Our findings have strong implications for the use of inflammatory proteins as biomarkers to identify or track the progression of AD, particularly as plasma assays for the core AD biomarkers appear to have strong performance in both prognostic and clinical trial scenarios29,30. In terms of drug discovery, our results point out a group of inflammatory pathways whose further study could illuminate the role of inflammation in AD pathogenesis. With regards to study limitations, we acknowledge that having an “older” inflammatory proteome can be explained by numerous factors. Previous studies suggest that the innate immune system decreases in effectiveness and is increasingly activated with age and thus this may be one suitable interpretation21,31. Methodologically, this study is limited by its cross-sectional in design and the fact that the Olink panel only allows for relative quantification of proteins rather than absolute quantification. Understanding how the inflammatory proteome actually changes in a single individual is therefore not possible within the current analysis. It is also difficult to use such cross-sectional clinical studies to determine whether abnormal inflammatory activation is a driver of AD pathology or simply a side-effect of the disease process12. Additionally, we did not focus on individual inflammatory proteins but rather turned our attention to higher-level inflammatory processes, thus leaving some room for interpretation as to what inflammatory pathways are being specifically targeted in our analysis.

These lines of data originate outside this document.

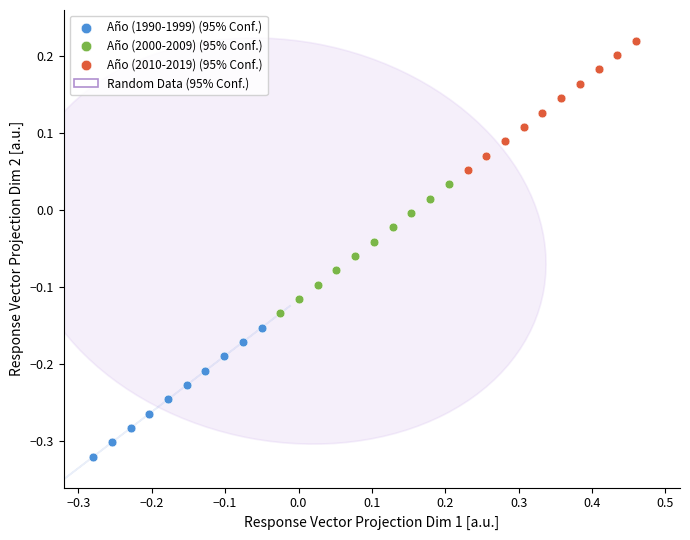

Which series reaches the minimum Y coordinate?

Año (1990-1999) (95% Conf.)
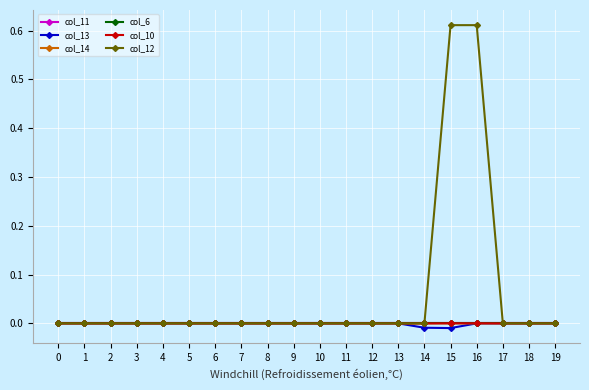

True or false: col_6 and col_13 intersect in this chart.

False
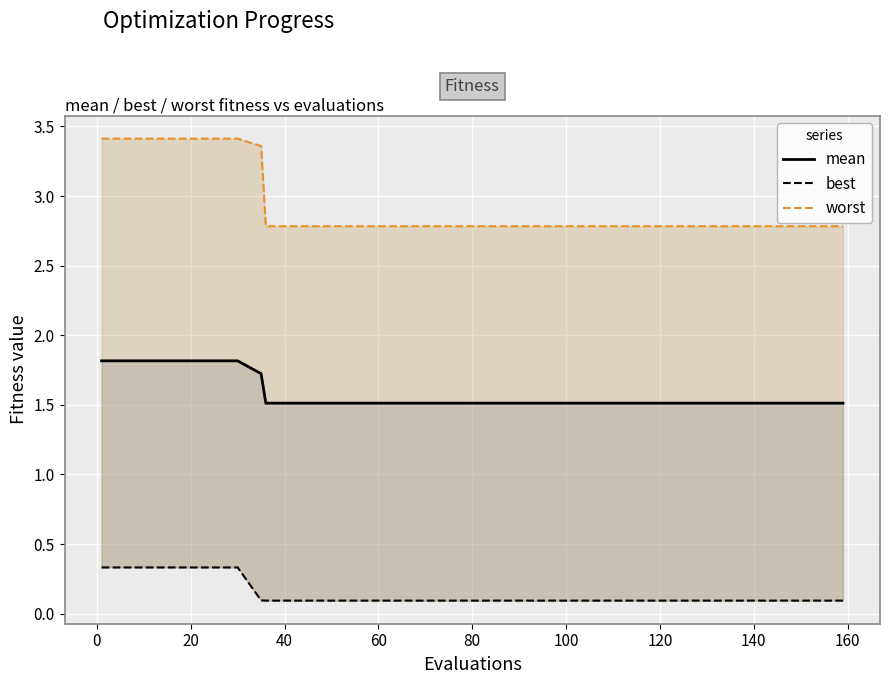

What is the total value across all series at 140?

4.4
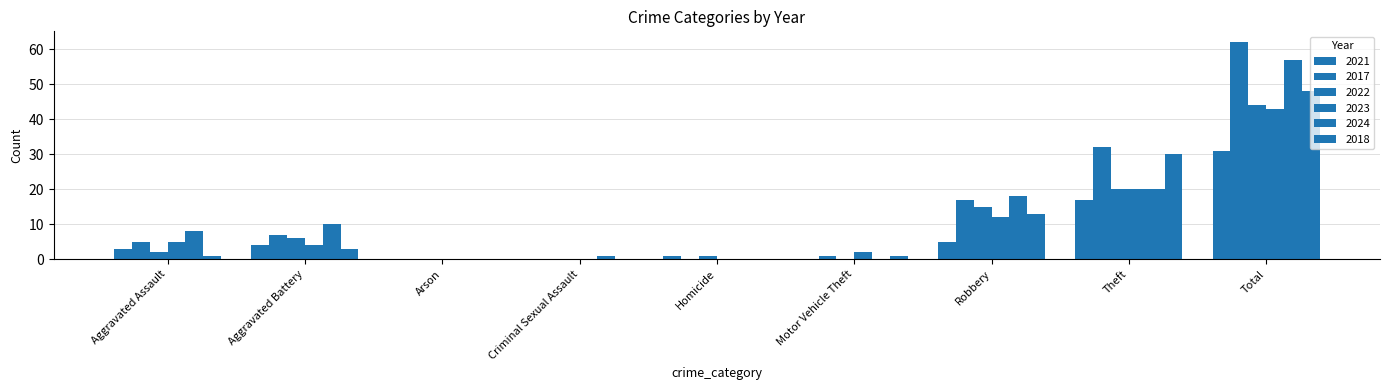

What is the maximum value for 2018?

48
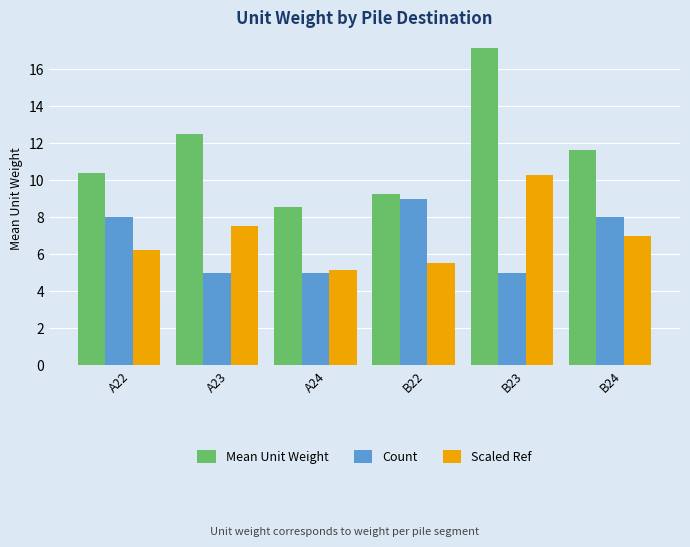

What is the greatest value displayed?

17.1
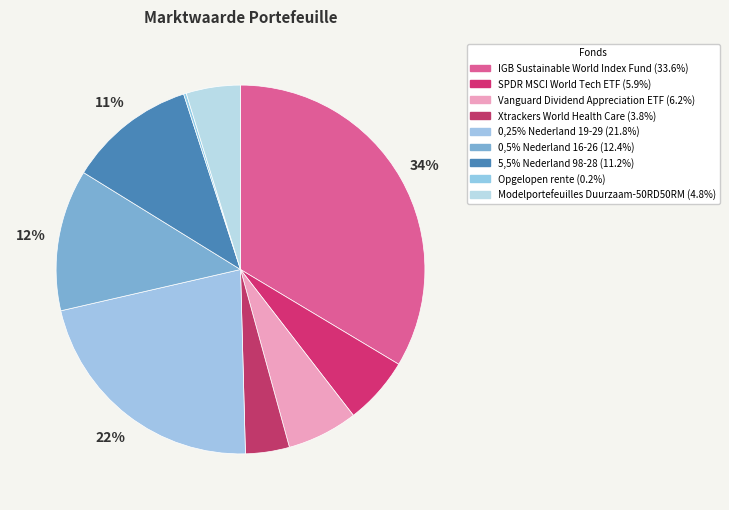

What percentage is the IGB Sustainable World Index Fund slice, to the nearest percent?

34%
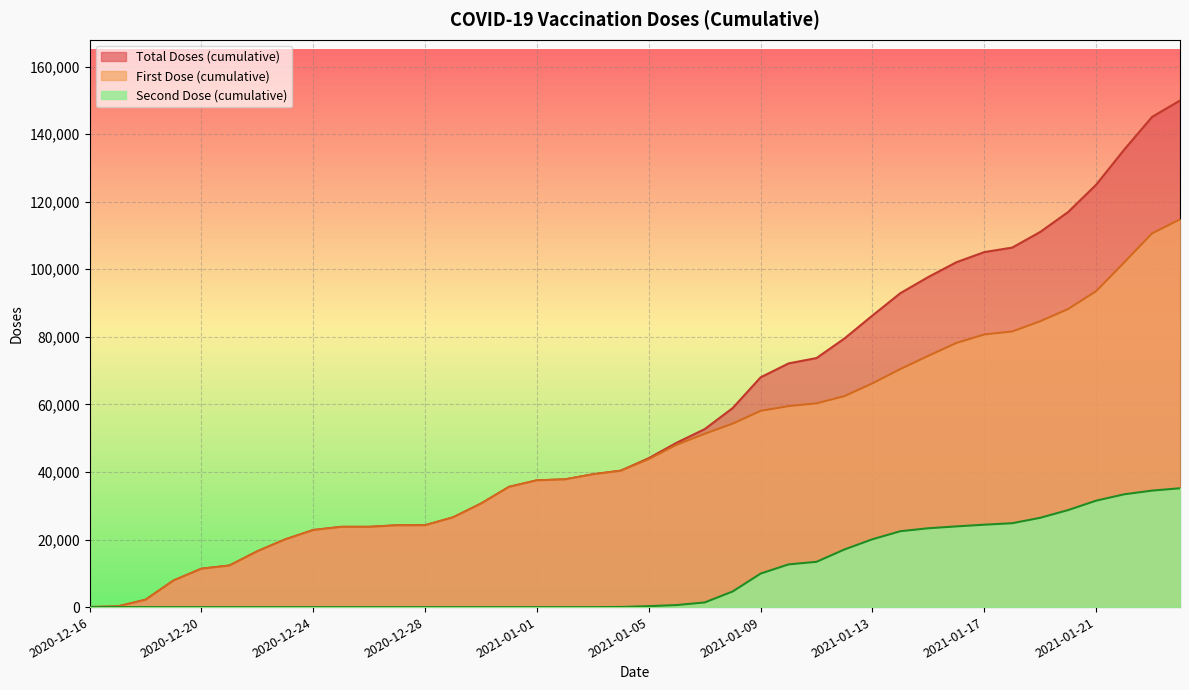

How many values in the First Dose (cumulative) series exceed 43808?

19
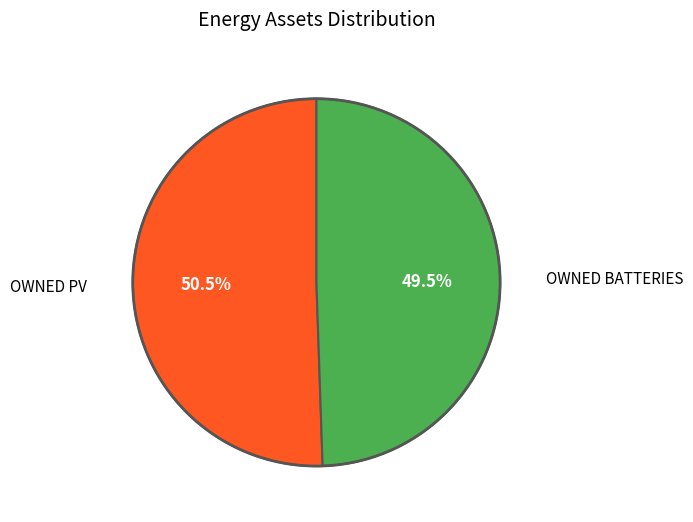

Is there a majority slice in this chart?

Yes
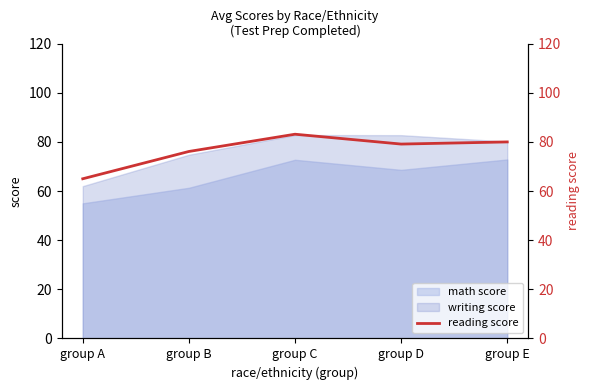

Read the writing score value at group A.

62.0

Still, the large number of participants in our study combined with core AD biomarker data allowing for an objective, biological approach to patient classification adds great reliability to our results32. Moreover, the biological aging paradigm we employed is particularly well-suited for studies with large control groups such as ours, where a reliable trajectory can be established with regard to how a biological process changes during normal aging6. Our findings can be used as the basis for more detailed studies of inflammatory changes in AD from a fluid biomarker perspective. In the context of existing work on examing inflammatory changes in AD, our study focuses more on pathway-level changes instead of identifying individually altered single proteins as is commonly done33. The strong influence of cytokines and chemokines in our results is in strong agreement with previous studies which suggest a potential protective role such proteins upregulated during AD34,35. It is also possible that our analysis targeted pathways related to oxidative stress which are known to be altered in AD36. Future work may also involve investigating whether biomarkers of inflammatory alterations in AD provide additional value to tracking AD progression on top of the existing core AD biomarkers of amyloid, tau, and neurodegeneration.

Conclusions

Our study demonstrates that inflammatory aging is readily measured in AD and relates directly to pathophysiological changes during the disease process. Our results have strong implications for targeting inflammatory processes for treating AD and for tracking AD progression using inflammatory markers. These findings also suggest that a more nuanced view of inflammation in the context of AD is warranted.